» **Directions for this task**:
Please transcribe every line of text in the entries below, letter for letter, and leave the pictures out of your answer.

» **Dataset records**:
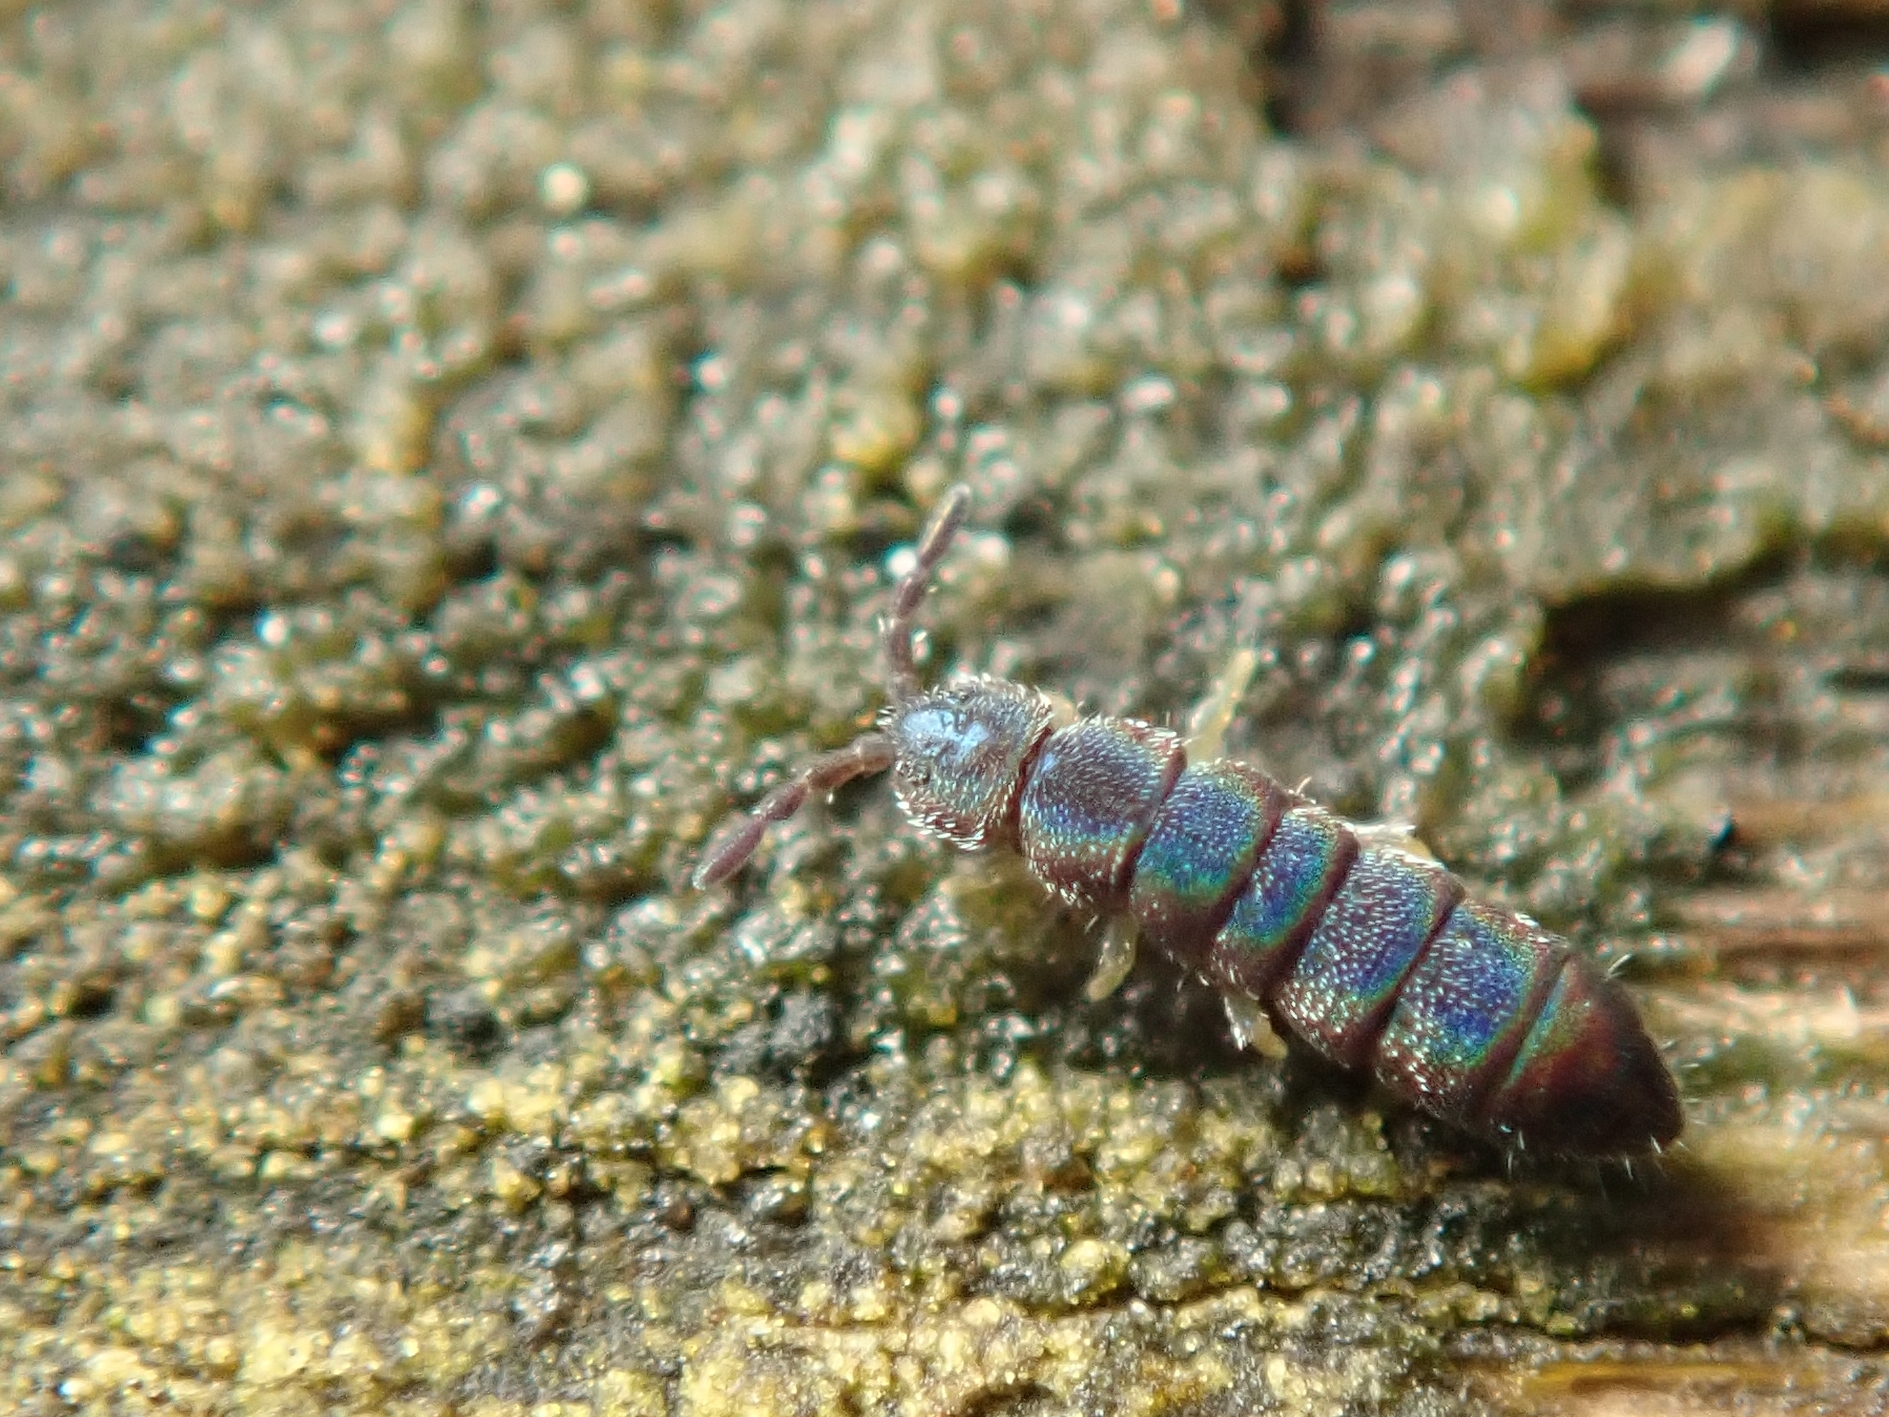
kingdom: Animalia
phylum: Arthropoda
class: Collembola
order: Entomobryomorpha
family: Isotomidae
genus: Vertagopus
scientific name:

» **Task solution**:
kingdom: Animalia
phylum: Arthropoda
class: Collembola
order: Entomobryomorpha
family: Isotomidae
genus: Vertagopus
scientific name:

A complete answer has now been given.